In short, employers are using employment agreements to bypass the courts in favor of private arbitration, and that private arbitration process favors the employer. Further, the court ruled that because you have a choice to either sign or not sign these agreements, you have not been coerced, and are therefore bound by the agreement and all the unfair provisions it may provide.

The problem with this opinion is that in the decision to either sign or not sign these agreements, the potential employee is also deciding whether or not to be employed.

It was in oral arguments in this very case that the ever compassionate Justice Scalia basically called the plaintiff “stupid” and had something to say to the stupid people out there who might sign agreements to Corporations because they need a job.

— you can be a stupid person who voluntarily signs an unconscionable contract. Now, the courts may protect you because you’re stupid, but you haven’t been coerced. (Source p.47)

Nice.

This is yet another in a series of decisions from the Court that favors corporate interests over the interest of protecting the little guy from said corporate interests. In short, this court is not merely chipping away at protections for individuals from any number of corporate interests, be they employment law, or campaign contributions, but a full scale clear cutting of all the truffula trees, while shackling the Lorax to a bed of nails and demanding he accede to the conditions of a contract that is not in his best interest.

The problem with this decision and the Citizen’s United decision is that both seem to give corporations, whose pockets are far deeper than even the most wealthy Americans, and whose ability to raise capitol is only restrained by their shareholder’s willingness to issue more debt, a greater ability to exert influence on the lives of average Americans as a matter of practice, if not written law. Further, by allowing corporations to use these agreements to circumvent federal and state labor standards, the SCOTUS is effectively sanctioning a shadow labor law outside the framework of government where protections are a privilege, not a right.

There’s a lot of anger out there, the majority of which is directed at “the government”, and a great deal of it is justified. Government in general, particularly in the past eight years, has been lilly-livered to the point of near irrelevance in protecting the rights of individuals and ensuring we can enjoy the spoils of liberty.

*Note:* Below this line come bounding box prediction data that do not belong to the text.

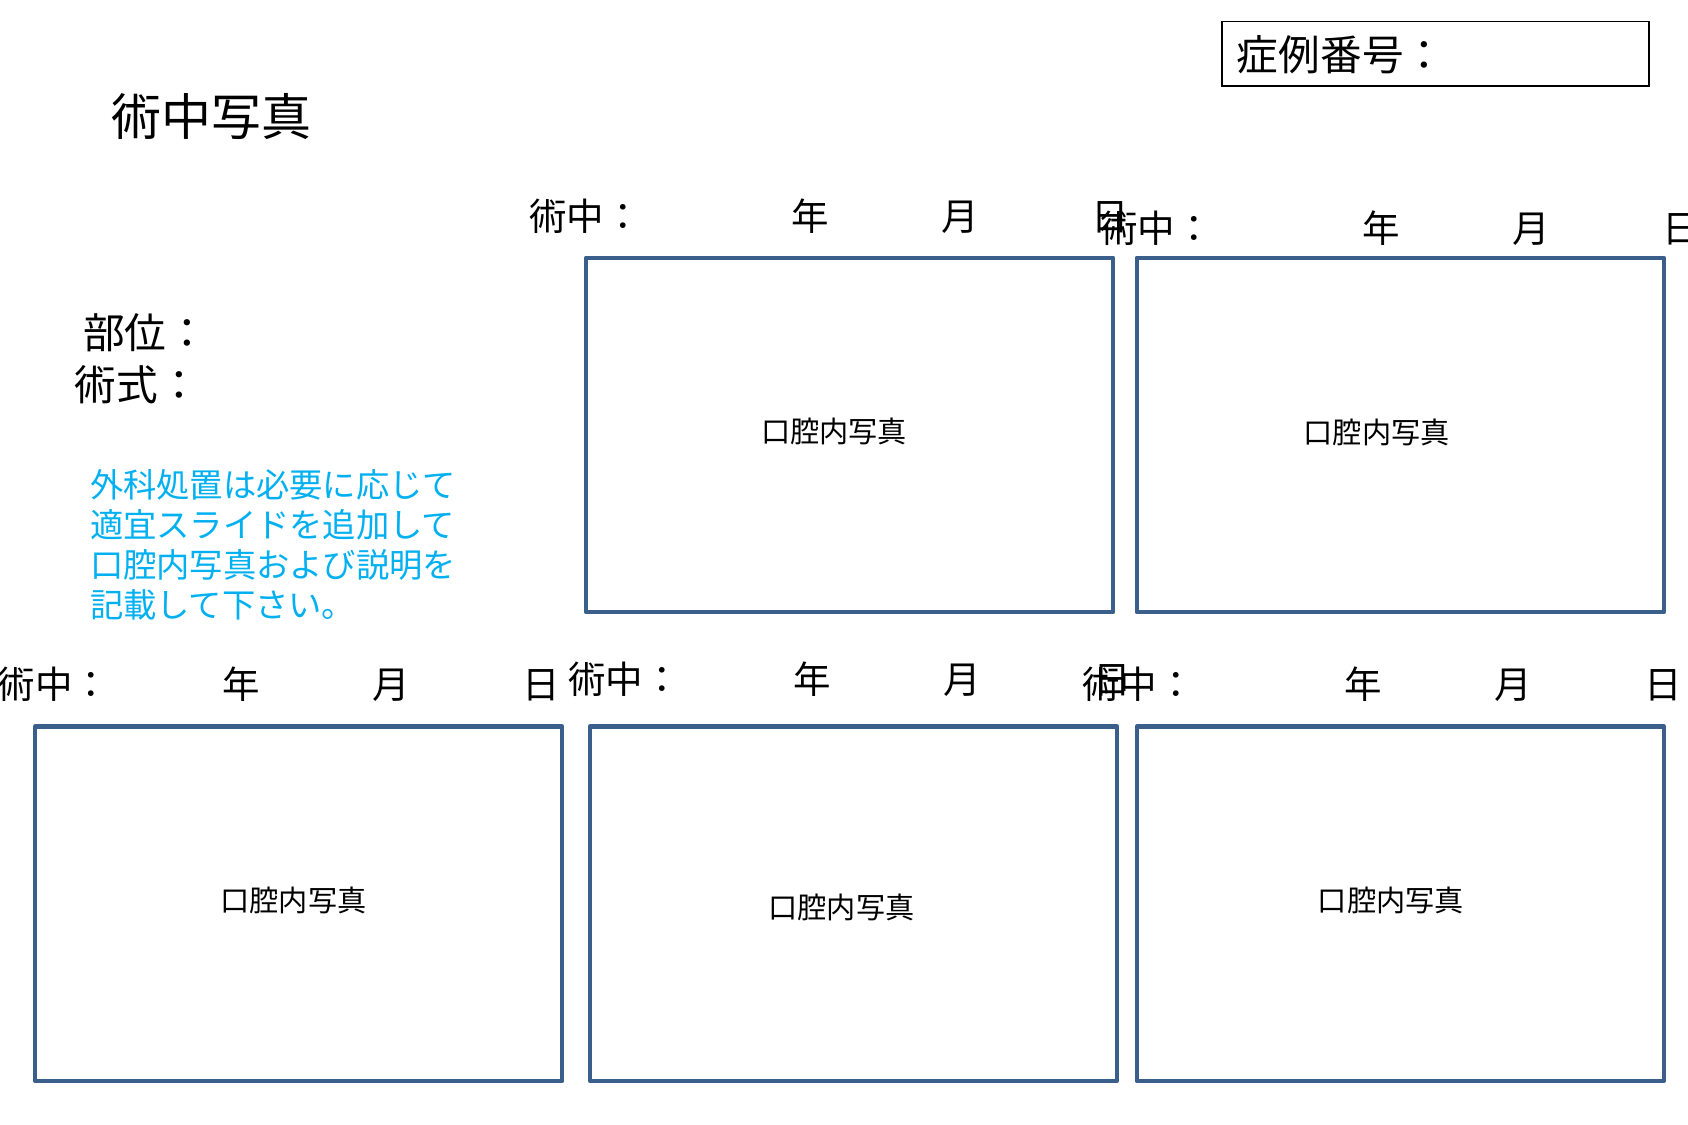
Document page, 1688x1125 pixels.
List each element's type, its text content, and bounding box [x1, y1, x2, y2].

text_box 口腔内写真 [746, 406, 981, 456]
text_box 術中： 年 月 日 [553, 648, 1146, 709]
text_box 症例番号： [1222, 21, 1650, 87]
text_box 術中： 年 月 日 [0, 654, 576, 714]
text_box [1135, 724, 1666, 1083]
text_box [588, 724, 1119, 1083]
text_box 外科処置は必要に応じて適宜スライドを追加して口腔内写真および説明を記載して下さい。 [75, 456, 483, 632]
text_box [33, 724, 564, 1083]
text_box 口腔内写真 [205, 875, 392, 925]
text_box 口腔内写真 [1289, 406, 1524, 457]
text_box 口腔内写真 [1303, 875, 1538, 925]
text_box 術中： 年 月 日 [1085, 197, 1688, 258]
text_box 術中写真 [96, 77, 327, 153]
text_box [584, 256, 1115, 614]
text_box 術中： 年 月 日 [1067, 654, 1688, 714]
text_box 部位： 術式： [18, 291, 541, 416]
text_box 術中： 年 月 日 [514, 185, 1144, 246]
text_box [1135, 258, 1666, 614]
text_box 口腔内写真 [753, 882, 946, 932]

The Preamble of the Constitution says We the People, not We the Corporations or any other imaginary entity that law might create. In making these decisions the Supreme Court is creating an America that is essentially separate and unequal, allowing those who can exert their power to exert it, the rest be damned.

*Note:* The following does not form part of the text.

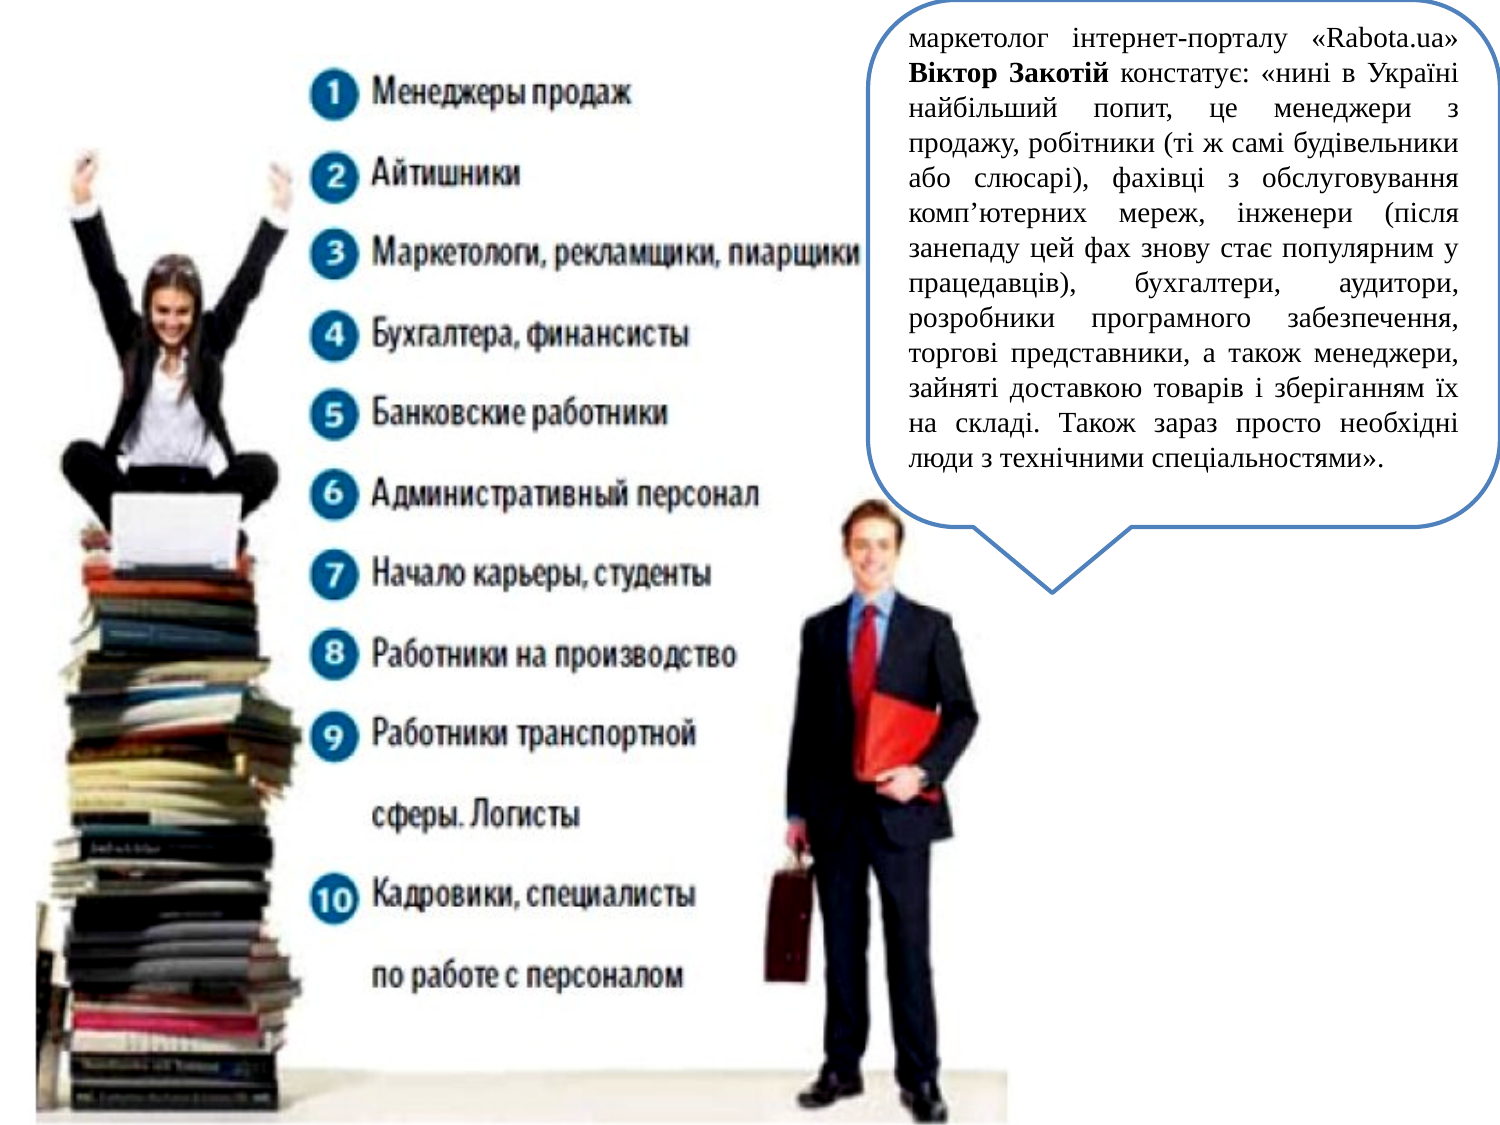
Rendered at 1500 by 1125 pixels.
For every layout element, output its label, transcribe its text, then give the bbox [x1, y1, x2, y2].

text_box маркетолог інтернет-порталу «Rabota.ua» Віктор Закотій констатує: «нині в Україні найбільший попит, це менеджери з продажу, робітники (ті ж самі будівельники або слюсарі), фахівці з обслуговування комп’ютерних мереж, інженери (після занепаду цей фах знову стає популярним у працедавців), бухгалтери, аудитори, розробники програмного забезпечення, торгові представники, а також менеджери, зайняті доставкою товарів і зберіганням їх на складі. Також зараз просто необхідні люди з технічними спеціальностями». [873, 0, 1500, 583]
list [0, 54, 1064, 1125]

This is not a more perfect Union. Why aren’t our elected officials doing more to protect our interests? Because while we have a power that a corporation doesn’t have, the right to vote (for now), corporations have the power of money and marketing that they use as a blunt instrument against our best interests time and time again to sway our opinion and ultimately convince us to use our vote against ourselves. They, like Justice Scalia think we’re stupid. Unfortunately, we keep proving them right.

At the end of the day, government should be protecting the little guy, not throwing him to the wolves and watching the show. However, this Supreme Court seems all too willing to do that very thing.

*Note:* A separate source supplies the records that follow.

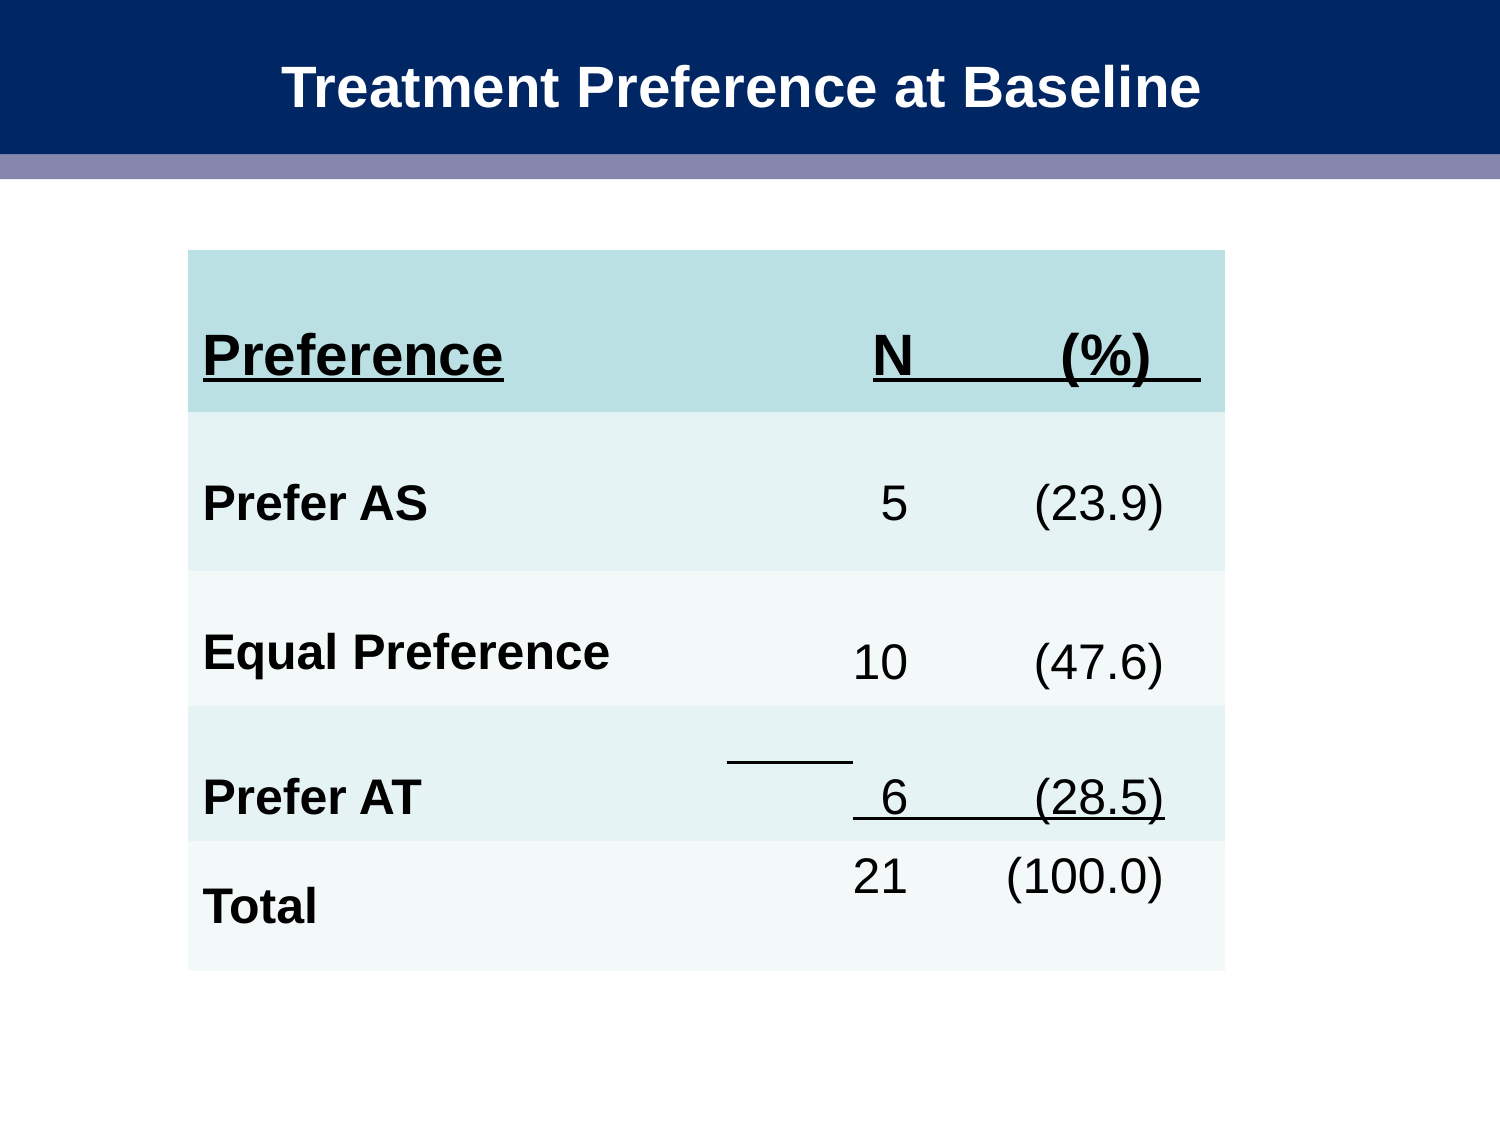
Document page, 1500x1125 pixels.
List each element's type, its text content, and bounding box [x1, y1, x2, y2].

table_cell Total [188, 841, 712, 971]
table_cell 10 (47.6) [712, 571, 1225, 706]
table_cell Prefer AT [188, 706, 712, 841]
table_cell 6 (28.5) [712, 706, 1225, 841]
table_cell 5 (23.9) [712, 412, 1225, 571]
table_cell 21 (100.0) [712, 841, 1225, 971]
table_header N (%) [712, 250, 1225, 412]
table_header Preference [188, 250, 712, 412]
table_cell Equal Preference [188, 571, 712, 706]
title Treatment Preference at Baseline [0, 24, 1500, 143]
table_cell Prefer AS [188, 412, 712, 571]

This is what it’s come to. 30 years of predominantly corporate interested appointments in the courts have led us to a place where, not suprisingly, corporations have the power to whittle away our rights and the protections of government.

They’re screwing the little guy and to this point we’ve been passive participants in our own screwing. If we want it to stop, we have to look beyond the rhetoric, marketing, and shiny objects that have been used to distract us. We have to get active and educate ourselves to save ourselves from ourselves.

Most importantly, we have to recognize that our action or inaction has long-ranging consequences. This isn’t a random event. It’s been in process for some time, and it’s going to take as much or more time, energy, drive and focus to reverse course.

Otherwise, you’ll be the next one to get screwed. Chances are, you already have and don’t even know it.